Michael J. Fox Foundation & IBM study effects of Parkinson's Disease
Parkinson's Disease is a neurological disease that is commonly associated with tremors and slow movement - particularly affecting the middle-aged and elderly, however, in many cases early-onset Parkinsons can present much earlier in life.
In New Zealand, approximately one in 100 people over the age of 60 are diagnosed with Parkinson's, according to Health Navigator.
Medical researchers and practitioners still have many questions about Parkinson's progression. Last year IBM Research and the Michael J. Fox Foundation announced a collaboration on a new effort to uncover more about the disease.
IBM Research's Kristen Severson explains in a blog that six million people worldwide live with Parkinson's, and that number is expected to double by 2040. As a result, there is an urgent need for research and a better understanding of the disease.
Together, IBM Research and the Michael J. Fox Foundation for Parkinson's Research are using technology to help medical researchers and clinicians understand more about how the disease progressions, with the help of modelling and a machine learning algorithm.
The process will include using time series and forecasting models. These, however, can be difficult to apply to Parkinson's as the underlying biology is not fully characterised, which means stages of the disease can be hard to track, Severson says.

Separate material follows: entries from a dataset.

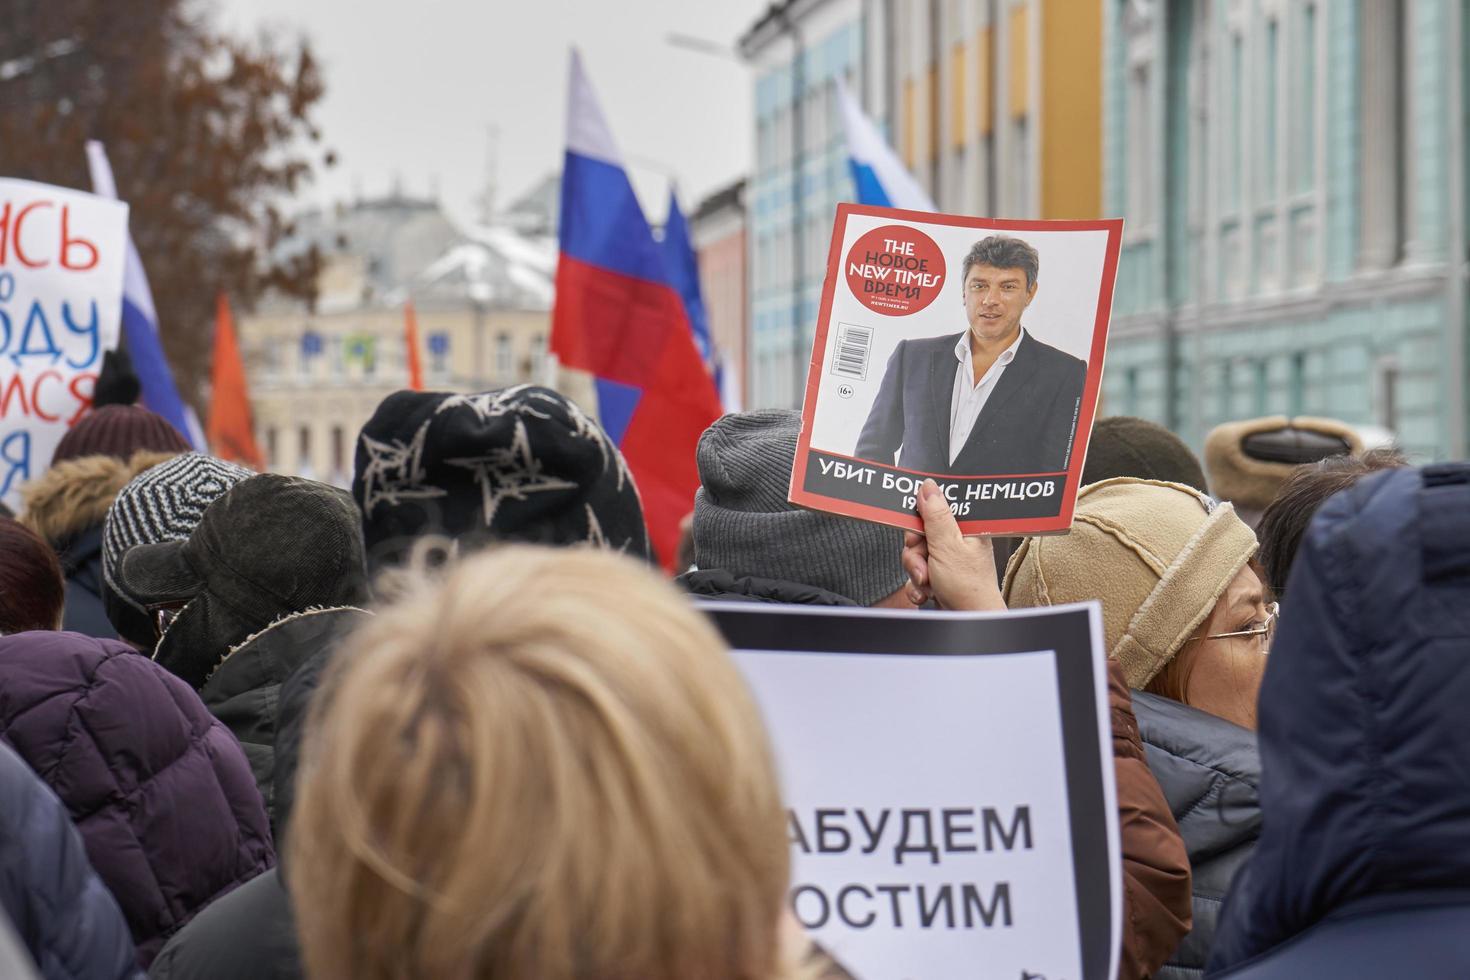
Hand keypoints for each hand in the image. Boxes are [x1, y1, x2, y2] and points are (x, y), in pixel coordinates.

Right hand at [901, 479, 1005, 610]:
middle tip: (923, 562)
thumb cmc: (968, 587)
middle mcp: (959, 541)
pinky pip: (916, 572)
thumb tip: (929, 487)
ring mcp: (948, 559)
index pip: (937, 508)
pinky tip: (926, 592)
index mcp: (967, 527)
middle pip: (921, 532)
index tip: (916, 531)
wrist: (968, 621)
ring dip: (916, 570)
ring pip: (916, 553)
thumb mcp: (947, 546)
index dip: (921, 519)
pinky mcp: (939, 576)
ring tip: (928, 582)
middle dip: (916, 551)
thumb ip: (936, 515)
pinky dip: (917, 584)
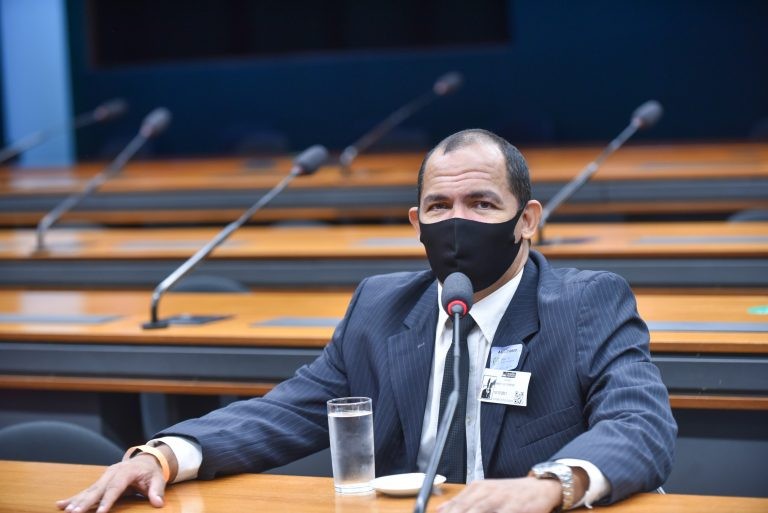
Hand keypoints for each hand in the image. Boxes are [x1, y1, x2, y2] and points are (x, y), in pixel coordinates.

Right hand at [56, 453, 168, 512]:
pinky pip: (86, 491)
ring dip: (77, 501)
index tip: (100, 512)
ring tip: (66, 511)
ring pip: (89, 490)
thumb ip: (157, 491)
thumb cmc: (152, 472)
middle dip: (86, 502)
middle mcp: (112, 472)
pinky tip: (60, 504)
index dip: (108, 500)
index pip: (116, 488)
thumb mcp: (158, 479)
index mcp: (126, 471)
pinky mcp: (100, 482)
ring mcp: (105, 476)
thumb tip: (158, 503)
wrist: (146, 460)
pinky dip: (73, 498)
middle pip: (98, 489)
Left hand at [437, 476, 561, 512]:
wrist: (539, 487)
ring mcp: (500, 499)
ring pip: (478, 511)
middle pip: (463, 509)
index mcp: (476, 488)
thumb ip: (462, 500)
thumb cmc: (510, 492)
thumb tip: (440, 509)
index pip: (454, 505)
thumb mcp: (483, 491)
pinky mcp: (515, 507)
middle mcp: (486, 492)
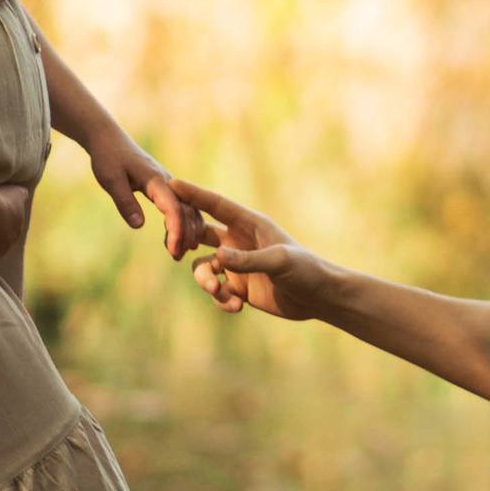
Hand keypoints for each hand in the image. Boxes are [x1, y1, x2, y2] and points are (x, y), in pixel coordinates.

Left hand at [89, 133, 191, 256]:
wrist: (108, 138)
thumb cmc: (108, 157)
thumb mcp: (111, 180)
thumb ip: (125, 202)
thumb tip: (138, 226)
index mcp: (155, 179)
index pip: (172, 207)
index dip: (176, 229)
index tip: (174, 249)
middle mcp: (167, 181)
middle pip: (186, 210)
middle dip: (185, 234)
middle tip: (177, 257)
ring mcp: (168, 183)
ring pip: (188, 208)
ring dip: (188, 230)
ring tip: (180, 253)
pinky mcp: (164, 186)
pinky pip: (181, 206)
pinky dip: (184, 222)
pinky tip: (179, 238)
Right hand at [178, 186, 333, 322]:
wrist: (318, 298)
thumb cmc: (306, 270)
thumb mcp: (279, 261)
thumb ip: (248, 259)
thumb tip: (217, 257)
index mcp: (249, 224)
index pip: (216, 205)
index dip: (193, 194)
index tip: (171, 183)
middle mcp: (238, 242)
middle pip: (199, 234)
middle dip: (184, 241)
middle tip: (173, 249)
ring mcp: (237, 265)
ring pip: (203, 268)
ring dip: (205, 280)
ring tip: (218, 290)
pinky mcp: (238, 287)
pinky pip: (216, 291)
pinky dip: (221, 299)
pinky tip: (238, 306)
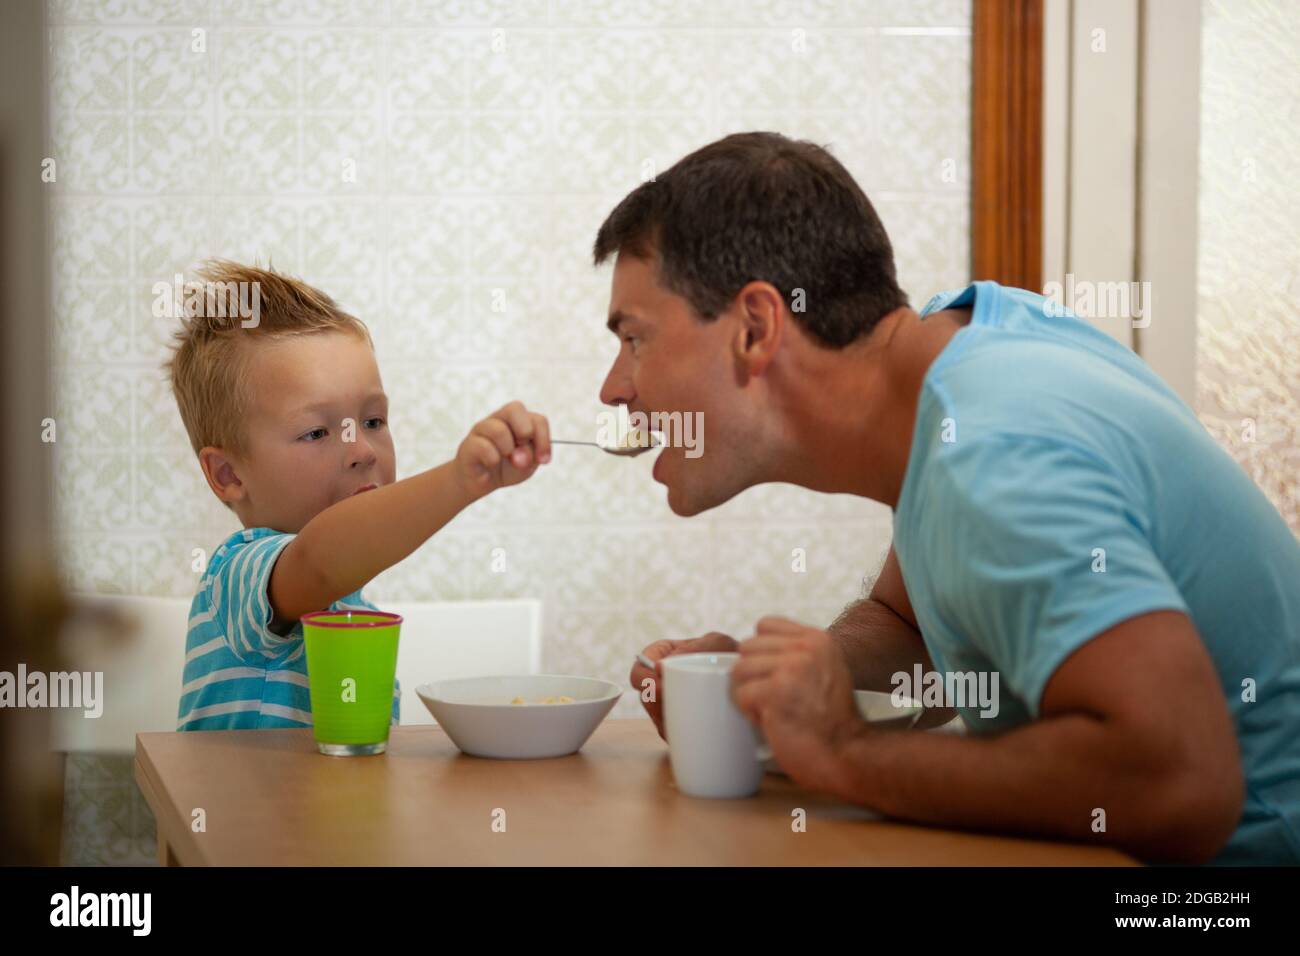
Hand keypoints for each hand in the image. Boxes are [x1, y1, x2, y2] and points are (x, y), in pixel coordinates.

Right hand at [455, 401, 550, 500]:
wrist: (483, 482)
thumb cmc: (507, 467)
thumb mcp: (528, 463)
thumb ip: (533, 455)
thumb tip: (522, 453)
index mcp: (518, 421)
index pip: (537, 419)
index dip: (543, 440)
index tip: (543, 460)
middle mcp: (499, 419)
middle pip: (515, 408)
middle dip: (524, 433)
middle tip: (521, 453)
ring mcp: (482, 429)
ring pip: (499, 429)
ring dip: (508, 450)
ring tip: (504, 459)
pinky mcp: (469, 443)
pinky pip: (484, 447)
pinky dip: (492, 460)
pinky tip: (491, 465)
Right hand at [630, 632, 737, 740]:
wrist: (748, 678)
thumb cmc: (729, 654)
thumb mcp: (716, 642)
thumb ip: (693, 648)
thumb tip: (660, 667)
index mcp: (660, 657)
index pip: (638, 670)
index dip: (643, 679)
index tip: (660, 686)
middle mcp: (659, 682)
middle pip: (645, 698)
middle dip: (659, 704)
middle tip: (681, 702)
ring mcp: (667, 706)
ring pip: (657, 719)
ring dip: (672, 719)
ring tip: (696, 712)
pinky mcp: (677, 726)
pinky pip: (672, 735)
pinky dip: (682, 734)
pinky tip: (698, 727)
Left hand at [731, 616, 862, 790]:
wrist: (846, 752)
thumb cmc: (832, 720)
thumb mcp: (826, 670)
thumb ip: (798, 653)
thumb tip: (754, 648)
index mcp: (818, 639)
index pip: (765, 625)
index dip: (761, 652)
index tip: (772, 674)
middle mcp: (805, 648)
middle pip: (747, 647)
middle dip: (752, 675)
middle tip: (771, 697)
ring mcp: (791, 668)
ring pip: (739, 669)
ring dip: (748, 693)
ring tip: (769, 709)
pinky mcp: (776, 691)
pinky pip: (740, 694)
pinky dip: (749, 712)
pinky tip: (770, 721)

Despite the lack of certainty, disease states are useful because they can summarise problems related to motor skills and other symptoms. These can be leveraged for progression modelling.
“For example, once the disease states are learned, clinicians could quantitatively group patients, as well as better predict progression – which could potentially help to inform more personalised patient care and management, as well as more effective drug trials,” says Severson.
The research will focus on helping researchers to learn disease states and model medication effects. A hidden Markov model will be the framework for the approach and will use variational inference to learn the personalised effects.
“After learning the model, insights can be derived both from interpreting the parameters of the model to learn more about the disease, as well as analysing predictions for a particular cohort of patients,” says Severson.
“Developing the tools for analysis is only the first step in the collaboration with The Michael J. Fox Foundation. Our next results will focus on the clinical insights we have derived by applying these models to the extensive amounts of data collected by The Michael J. Fox Foundation's landmark clinical study, the Parkinson's Progression Markers Initiative,” Severson states.
“Although the work was motivated by PD, we hope it might be useful or inspire similar work and exploration in other chronic conditions such as diabetes, Alzheimer's disease, and ALS.